Air-operated double-diaphragm (AODD) pumps are known for their positive attributes of handling fluids that are heavily laden with solids, abrasive materials, shear sensitive liquids (paints and coatings) and the ability to pump soft solids without damaging the product. They are also popular because they are lightweight, portable and easy to use due to their pneumatic power.
With the increasing awareness of energy costs and government and corporate goals to conserve energy, the pumping efficiency of AODD pumps has become a topic of discussion and a challenge for AODD pump end users. Recent technology has been developed that increases the pumping efficiency of AODD pumps and reduces energy costs by up to 50 percent, which equates to millions of dollars in annual savings. Also because the pumps operate only as much as necessary for each application, routine maintenance and downtime are reduced.
The current standard configurations for AODD pumps use compressed air or gas to drive the diaphragms to the end of stroke. Compressed air management is performed by a mechanical system typically consisting of a pilot valve mechanism that provides a small flow of compressed air to actuate a larger valve that changes the flow path of the supply pressure, which in turn changes the diaphragm movement’s direction. This reciprocation of motion creates the pumping action of the AODD pump.
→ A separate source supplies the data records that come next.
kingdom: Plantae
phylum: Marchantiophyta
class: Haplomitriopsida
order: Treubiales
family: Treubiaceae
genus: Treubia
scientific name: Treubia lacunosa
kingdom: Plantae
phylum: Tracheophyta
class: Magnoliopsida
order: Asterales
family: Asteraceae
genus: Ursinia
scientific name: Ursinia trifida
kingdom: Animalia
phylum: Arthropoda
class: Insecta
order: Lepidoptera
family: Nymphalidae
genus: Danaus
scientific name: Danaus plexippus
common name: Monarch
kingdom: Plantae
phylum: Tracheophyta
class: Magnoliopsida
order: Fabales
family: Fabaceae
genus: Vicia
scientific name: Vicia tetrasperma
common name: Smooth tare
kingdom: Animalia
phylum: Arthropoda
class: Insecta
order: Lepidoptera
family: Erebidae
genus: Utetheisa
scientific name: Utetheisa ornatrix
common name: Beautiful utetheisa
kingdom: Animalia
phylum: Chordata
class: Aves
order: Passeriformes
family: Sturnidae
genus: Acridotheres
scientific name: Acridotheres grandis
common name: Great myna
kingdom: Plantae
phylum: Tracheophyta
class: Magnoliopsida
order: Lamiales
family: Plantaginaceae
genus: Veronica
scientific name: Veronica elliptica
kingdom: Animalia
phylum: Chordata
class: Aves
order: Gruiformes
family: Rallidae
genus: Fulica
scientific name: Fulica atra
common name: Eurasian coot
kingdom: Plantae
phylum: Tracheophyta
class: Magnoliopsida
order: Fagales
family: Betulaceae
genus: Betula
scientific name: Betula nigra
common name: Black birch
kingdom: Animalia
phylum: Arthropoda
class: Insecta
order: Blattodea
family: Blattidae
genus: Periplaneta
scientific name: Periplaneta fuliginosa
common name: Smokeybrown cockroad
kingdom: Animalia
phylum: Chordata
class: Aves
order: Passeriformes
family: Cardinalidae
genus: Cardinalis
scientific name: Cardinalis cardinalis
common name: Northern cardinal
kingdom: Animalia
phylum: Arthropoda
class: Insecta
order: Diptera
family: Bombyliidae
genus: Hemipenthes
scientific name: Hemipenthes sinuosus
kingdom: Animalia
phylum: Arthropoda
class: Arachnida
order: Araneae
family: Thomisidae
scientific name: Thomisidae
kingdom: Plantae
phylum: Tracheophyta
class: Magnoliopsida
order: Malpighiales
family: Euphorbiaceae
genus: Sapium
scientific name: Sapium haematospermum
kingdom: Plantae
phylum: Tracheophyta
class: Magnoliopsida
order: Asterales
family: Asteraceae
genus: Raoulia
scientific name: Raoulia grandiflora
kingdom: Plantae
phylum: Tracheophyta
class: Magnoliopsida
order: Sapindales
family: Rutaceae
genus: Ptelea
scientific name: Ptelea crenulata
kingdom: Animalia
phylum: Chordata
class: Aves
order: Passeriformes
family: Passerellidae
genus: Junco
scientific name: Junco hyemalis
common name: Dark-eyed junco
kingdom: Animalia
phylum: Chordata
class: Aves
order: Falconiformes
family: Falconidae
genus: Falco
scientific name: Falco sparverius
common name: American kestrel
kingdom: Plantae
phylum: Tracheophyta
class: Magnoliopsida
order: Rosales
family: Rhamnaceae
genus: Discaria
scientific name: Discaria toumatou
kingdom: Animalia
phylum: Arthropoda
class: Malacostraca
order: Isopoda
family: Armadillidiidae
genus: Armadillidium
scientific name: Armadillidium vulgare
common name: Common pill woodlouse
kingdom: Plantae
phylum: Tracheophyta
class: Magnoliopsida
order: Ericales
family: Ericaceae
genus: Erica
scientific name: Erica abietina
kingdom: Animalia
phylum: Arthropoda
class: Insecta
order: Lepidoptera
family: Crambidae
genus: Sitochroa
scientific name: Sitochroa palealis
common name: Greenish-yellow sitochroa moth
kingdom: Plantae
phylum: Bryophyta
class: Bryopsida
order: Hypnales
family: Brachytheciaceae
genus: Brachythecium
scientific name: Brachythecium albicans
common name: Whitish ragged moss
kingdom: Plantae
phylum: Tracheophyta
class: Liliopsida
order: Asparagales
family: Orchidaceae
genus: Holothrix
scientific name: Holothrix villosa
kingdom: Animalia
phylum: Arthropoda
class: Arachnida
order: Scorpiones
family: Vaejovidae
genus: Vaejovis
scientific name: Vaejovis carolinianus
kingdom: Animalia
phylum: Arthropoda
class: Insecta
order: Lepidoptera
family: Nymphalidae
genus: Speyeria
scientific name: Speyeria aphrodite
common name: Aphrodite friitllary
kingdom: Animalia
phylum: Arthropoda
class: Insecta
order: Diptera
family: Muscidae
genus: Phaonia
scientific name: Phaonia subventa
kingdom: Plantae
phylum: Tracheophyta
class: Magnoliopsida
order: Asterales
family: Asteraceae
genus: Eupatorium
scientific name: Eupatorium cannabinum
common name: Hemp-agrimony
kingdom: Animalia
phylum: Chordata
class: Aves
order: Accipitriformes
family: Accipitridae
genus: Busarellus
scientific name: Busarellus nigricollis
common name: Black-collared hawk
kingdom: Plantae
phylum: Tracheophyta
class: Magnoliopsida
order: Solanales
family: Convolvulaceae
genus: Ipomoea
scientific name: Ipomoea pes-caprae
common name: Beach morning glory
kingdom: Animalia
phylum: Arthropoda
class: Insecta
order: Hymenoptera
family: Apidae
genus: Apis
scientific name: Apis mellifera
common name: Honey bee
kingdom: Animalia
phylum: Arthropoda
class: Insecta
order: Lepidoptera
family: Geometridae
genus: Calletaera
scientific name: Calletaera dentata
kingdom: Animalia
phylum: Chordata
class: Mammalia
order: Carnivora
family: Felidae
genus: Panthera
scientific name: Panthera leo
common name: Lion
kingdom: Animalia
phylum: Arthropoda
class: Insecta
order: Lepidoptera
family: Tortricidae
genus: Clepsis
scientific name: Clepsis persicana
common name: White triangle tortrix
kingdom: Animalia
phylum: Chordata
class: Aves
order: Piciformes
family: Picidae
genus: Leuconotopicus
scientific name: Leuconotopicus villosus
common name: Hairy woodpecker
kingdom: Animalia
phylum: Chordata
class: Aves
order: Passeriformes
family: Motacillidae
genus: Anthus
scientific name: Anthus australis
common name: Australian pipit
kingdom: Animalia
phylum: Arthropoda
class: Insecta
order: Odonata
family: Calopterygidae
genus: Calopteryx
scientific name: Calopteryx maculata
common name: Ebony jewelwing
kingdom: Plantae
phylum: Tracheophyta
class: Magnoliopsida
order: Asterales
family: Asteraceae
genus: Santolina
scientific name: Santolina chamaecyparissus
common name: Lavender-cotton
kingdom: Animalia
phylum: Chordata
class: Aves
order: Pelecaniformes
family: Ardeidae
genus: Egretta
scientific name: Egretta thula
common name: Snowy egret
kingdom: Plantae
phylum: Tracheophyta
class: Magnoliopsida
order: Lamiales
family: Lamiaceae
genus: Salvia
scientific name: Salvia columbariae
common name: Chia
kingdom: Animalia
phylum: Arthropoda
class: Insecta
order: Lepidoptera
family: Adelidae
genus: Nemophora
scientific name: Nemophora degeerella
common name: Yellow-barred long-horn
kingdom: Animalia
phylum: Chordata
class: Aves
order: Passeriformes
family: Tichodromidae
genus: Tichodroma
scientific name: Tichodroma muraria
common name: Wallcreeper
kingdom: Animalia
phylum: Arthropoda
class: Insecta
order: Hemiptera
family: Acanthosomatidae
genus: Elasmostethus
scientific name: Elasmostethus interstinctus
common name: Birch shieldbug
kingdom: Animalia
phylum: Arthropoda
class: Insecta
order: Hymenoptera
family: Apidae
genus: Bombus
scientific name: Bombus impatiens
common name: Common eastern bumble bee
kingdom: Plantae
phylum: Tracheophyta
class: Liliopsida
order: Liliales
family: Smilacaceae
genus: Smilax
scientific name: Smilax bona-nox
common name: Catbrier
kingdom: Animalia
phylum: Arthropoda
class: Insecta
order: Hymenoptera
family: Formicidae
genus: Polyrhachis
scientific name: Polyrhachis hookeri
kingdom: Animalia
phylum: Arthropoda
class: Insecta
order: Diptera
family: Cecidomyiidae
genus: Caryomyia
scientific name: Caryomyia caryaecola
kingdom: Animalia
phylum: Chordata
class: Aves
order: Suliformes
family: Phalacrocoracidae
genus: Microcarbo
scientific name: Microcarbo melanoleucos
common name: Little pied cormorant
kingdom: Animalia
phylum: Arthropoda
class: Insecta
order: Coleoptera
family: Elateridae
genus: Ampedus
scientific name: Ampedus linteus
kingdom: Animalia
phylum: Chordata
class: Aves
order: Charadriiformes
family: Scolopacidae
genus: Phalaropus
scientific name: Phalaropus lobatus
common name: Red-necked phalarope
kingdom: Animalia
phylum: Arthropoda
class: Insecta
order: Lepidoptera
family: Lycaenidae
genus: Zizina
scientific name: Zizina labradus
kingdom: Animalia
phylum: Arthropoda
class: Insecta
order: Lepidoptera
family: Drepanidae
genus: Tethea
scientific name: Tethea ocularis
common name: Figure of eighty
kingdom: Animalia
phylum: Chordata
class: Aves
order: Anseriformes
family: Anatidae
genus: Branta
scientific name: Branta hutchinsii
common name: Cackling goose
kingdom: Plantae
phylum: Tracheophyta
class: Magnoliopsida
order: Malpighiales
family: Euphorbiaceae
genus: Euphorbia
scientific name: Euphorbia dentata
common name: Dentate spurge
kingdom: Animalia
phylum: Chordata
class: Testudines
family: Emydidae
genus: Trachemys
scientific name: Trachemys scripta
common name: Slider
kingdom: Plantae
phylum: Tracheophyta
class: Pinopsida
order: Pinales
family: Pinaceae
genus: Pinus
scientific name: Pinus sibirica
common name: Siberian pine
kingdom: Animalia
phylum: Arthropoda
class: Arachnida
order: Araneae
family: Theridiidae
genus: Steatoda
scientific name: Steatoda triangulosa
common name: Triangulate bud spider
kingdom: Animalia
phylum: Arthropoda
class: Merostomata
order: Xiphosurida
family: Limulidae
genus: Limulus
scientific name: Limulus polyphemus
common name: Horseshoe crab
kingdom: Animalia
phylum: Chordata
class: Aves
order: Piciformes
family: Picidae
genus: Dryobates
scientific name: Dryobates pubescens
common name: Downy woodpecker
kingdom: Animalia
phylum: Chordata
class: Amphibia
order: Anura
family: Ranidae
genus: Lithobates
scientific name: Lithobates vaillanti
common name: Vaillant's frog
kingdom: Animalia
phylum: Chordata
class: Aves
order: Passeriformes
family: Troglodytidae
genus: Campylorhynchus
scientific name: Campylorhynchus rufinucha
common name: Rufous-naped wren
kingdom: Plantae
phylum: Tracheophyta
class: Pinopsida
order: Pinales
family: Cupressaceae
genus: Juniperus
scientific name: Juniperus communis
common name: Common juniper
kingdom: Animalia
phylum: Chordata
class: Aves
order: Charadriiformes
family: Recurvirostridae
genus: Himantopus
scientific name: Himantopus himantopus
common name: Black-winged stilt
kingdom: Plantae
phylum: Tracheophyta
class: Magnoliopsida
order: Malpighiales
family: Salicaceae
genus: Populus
By design, standard AODD pumps change direction at the end of stroke. The compressed air is supplied to the inner chamber until the pilot valve is actuated at the end of stroke, and then the main valve shifts, and the compressed air is exhausted from one inner chamber while the opposite inner chamber is pressurized. This end of stroke exhaust sequence creates a scenario in which excess compressed air energy is exhausted without doing work before being exhausted to the atmosphere if the pump discharge pressure is lower than the air pressure supplied to actuate the pump. This is typically the case in most AODD pump applications.
AODD Pump Up-Sizing
One method to reduce energy consumed by AODD pumps is to increase the size of the pump for the same desired flow. This increases the pump efficiency of volume of liquid pumped per amount of compressed air consumed. In many situations, the total cost of ownership of an AODD pump will be reduced by up-sizing the pump for the application.
AODD Pump Quick Exhaust Valves
Another way to reduce the energy consumed by AODD pumps is with quick exhaust valves. By adding quick exhaust valves to the inner chambers, the actuation of the next pump stroke is made more efficient. This is accomplished by a change in the diaphragm deformation and in the amount of force required to begin the pump stroke.
AODD Pump Air Supply Restriction
Restricting the air supply to an AODD pump can also improve pumping efficiencies in certain applications. Many AODD pumps have been equipped with adjustable restrictors in the past, but that practice has been discontinued in recent years. Some pumps still contain fixed restrictors to increase efficiency. Adjustable air supply restriction can be applied if the air supply pressure, the flow and discharge pressure requirements remain relatively constant in the application, and the restrictor can be adjusted to optimize pump performance.
Adjustable air supply restrictors will not work for pump applications in which the application parameters are subject to change. When the application changes, then the restrictor must be adjusted again to optimize performance. Most pump applications have changing performance requirements throughout the pumping cycle and/or changing air supply pressure throughout the pump’s life.
New, patent-pending technology is available that optimizes pump efficiency and uses adaptive optimization as pump application parameters change. This method maintains all the positive attributes of AODD pumps while employing the latest control technology. The devices are electromechanically controlled using a micro-processor and linear feedback system to monitor pump actuation and adjust the air supply according to the required performance, thus optimizing energy efficiency.